"""

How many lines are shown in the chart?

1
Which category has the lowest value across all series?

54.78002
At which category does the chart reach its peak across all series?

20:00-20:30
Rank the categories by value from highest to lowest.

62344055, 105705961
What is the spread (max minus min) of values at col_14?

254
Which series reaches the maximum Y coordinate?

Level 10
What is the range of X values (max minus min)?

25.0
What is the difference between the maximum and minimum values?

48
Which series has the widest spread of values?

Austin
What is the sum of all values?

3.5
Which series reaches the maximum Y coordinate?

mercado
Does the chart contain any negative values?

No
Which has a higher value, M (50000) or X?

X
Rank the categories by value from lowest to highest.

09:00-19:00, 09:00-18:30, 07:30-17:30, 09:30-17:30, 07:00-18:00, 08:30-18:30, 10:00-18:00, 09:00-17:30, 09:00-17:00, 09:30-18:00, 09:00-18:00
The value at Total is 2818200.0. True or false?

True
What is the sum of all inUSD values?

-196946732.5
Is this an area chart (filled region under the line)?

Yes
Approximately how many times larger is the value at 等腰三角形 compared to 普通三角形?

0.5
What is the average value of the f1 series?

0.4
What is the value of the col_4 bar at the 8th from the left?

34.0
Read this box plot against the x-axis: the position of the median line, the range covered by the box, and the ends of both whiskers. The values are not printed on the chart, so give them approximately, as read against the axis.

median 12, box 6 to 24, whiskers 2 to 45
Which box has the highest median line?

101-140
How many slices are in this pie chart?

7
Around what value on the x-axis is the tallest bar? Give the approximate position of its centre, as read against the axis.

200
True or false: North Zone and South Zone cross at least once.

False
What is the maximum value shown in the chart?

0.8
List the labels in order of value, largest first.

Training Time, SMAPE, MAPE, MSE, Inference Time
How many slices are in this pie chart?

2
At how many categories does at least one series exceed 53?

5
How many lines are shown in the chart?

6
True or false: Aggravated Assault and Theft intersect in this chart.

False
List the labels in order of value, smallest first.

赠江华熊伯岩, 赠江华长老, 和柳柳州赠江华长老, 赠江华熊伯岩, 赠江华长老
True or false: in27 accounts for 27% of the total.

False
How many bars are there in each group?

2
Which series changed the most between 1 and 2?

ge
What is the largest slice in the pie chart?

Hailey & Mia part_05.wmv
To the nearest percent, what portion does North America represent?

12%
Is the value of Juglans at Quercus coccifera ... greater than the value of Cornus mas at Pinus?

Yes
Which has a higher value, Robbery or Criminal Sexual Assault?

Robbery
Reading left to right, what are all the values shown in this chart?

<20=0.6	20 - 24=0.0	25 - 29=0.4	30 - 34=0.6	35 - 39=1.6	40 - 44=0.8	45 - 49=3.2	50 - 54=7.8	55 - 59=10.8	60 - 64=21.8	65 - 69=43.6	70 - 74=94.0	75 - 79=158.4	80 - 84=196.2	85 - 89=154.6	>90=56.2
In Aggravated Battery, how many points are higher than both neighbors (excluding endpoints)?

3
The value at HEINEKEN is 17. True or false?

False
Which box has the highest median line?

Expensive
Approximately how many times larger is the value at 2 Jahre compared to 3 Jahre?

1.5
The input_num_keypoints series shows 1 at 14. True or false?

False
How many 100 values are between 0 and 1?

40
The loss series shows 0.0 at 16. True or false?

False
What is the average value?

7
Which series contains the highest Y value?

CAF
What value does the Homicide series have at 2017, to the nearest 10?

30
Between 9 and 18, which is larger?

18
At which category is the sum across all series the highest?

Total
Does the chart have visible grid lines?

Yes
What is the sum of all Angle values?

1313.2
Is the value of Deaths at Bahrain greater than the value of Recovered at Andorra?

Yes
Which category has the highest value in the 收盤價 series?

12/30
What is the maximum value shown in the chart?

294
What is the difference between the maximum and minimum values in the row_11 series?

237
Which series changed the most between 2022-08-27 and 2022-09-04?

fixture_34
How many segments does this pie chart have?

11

"""

• Task directions: Reproduce every row above verbatim, from the first through the last, without altering, omitting, or reordering any line.

• Your solution:
How many lines are shown in the chart?

1
Which category has the lowest value across all series?

54.78002
At which category does the chart reach its peak across all series?

20:00-20:30
Rank the categories by value from highest to lowest.

62344055, 105705961
What is the spread (max minus min) of values at col_14?

254
Which series reaches the maximum Y coordinate?

Level 10
What is the range of X values (max minus min)?

25.0
What is the difference between the maximum and minimum values?

48
Which series has the widest spread of values?

Austin
What is the sum of all values?

3.5
Which series reaches the maximum Y coordinate?

mercado
Does the chart contain any negative values?

No
Which has a higher value, M (50000) or X?

X
Rank the categories by value from lowest to highest.

09:00-19:00, 09:00-18:30, 07:30-17:30, 09:30-17:30, 07:00-18:00, 08:30-18:30, 10:00-18:00, 09:00-17:30, 09:00-17:00, 09:30-18:00, 09:00-18:00
The value at Total is 2818200.0. True or false?

True
What is the sum of all inUSD values?

-196946732.5
Is this an area chart (filled region under the line)?

Yes
Approximately how many times larger is the value at 等腰三角形 compared to 普通三角形?

0.5
What is the average value of the f1 series?

0.4
What is the value of the col_4 bar at the 8th from the left?

34.0
Read this box plot against the x-axis: the position of the median line, the range covered by the box, and the ends of both whiskers. The values are not printed on the chart, so give them approximately, as read against the axis.

median 12, box 6 to 24, whiskers 2 to 45
Which box has the highest median line?

101-140
How many slices are in this pie chart?

7
Around what value on the x-axis is the tallest bar? Give the approximate position of its centre, as read against the axis.

200
True or false: North Zone and South Zone cross at least once.

False
What is the maximum value shown in the chart?

0.8
List the labels in order of value, largest first.

Training Time, SMAPE, MAPE, MSE, Inference Time
How many slices are in this pie chart?

2
At how many categories does at least one series exceed 53?

5
How many lines are shown in the chart?

6
True or false: Aggravated Assault and Theft intersect in this chart.

False
List the labels in order of value, smallest first.

赠江华熊伯岩, 赠江华长老, 和柳柳州赠江华长老, 赠江华熊伯岩, 赠江华长老
True or false: in27 accounts for 27% of the total.

False
How many bars are there in each group?

2
Which series changed the most between 1 and 2?

ge
What is the largest slice in the pie chart?

Hailey & Mia part_05.wmv
To the nearest percent, what portion does North America represent?

12%
Is the value of Juglans at Quercus coccifera ... greater than the value of Cornus mas at Pinus?

Yes
Which has a higher value, Robbery or Criminal Sexual Assault?

Robbery
Reading left to right, what are all the values shown in this chart?

<20=0.6	20 - 24=0.0	25 - 29=0.4	30 - 34=0.6	35 - 39=1.6	40 - 44=0.8	45 - 49=3.2	50 - 54=7.8	55 - 59=10.8	60 - 64=21.8	65 - 69=43.6	70 - 74=94.0	75 - 79=158.4	80 - 84=196.2	85 - 89=154.6	>90=56.2
In Aggravated Battery, how many points are higher than both neighbors (excluding endpoints)?

3
The value at HEINEKEN is 17. True or false?

False
Which box has the highest median line?

Expensive
Approximately how many times larger is the value at 2 Jahre compared to 3 Jahre?

1.5
The input_num_keypoints series shows 1 at 14. True or false?

False
How many 100 values are between 0 and 1?

40
The loss series shows 0.0 at 16. True or false?

False
What is the average value?

7
Which series contains the highest Y value?

CAF
What value does the Homicide series have at 2017, to the nearest 10?

30
Between 9 and 18, which is larger?

18
At which category is the sum across all series the highest?

Total
Does the chart have visible grid lines?

Yes
What is the sum of all Angle values?

1313.2
Is the value of Deaths at Bahrain greater than the value of Recovered at Andorra?

Yes
Which category has the highest value in the 收盤價 series?

12/30
What is the maximum value shown in the chart?

294
What is the difference between the maximum and minimum values in the row_11 series?

237
Which series changed the most between 2022-08-27 and 2022-09-04?

fixture_34
How many segments does this pie chart have?

11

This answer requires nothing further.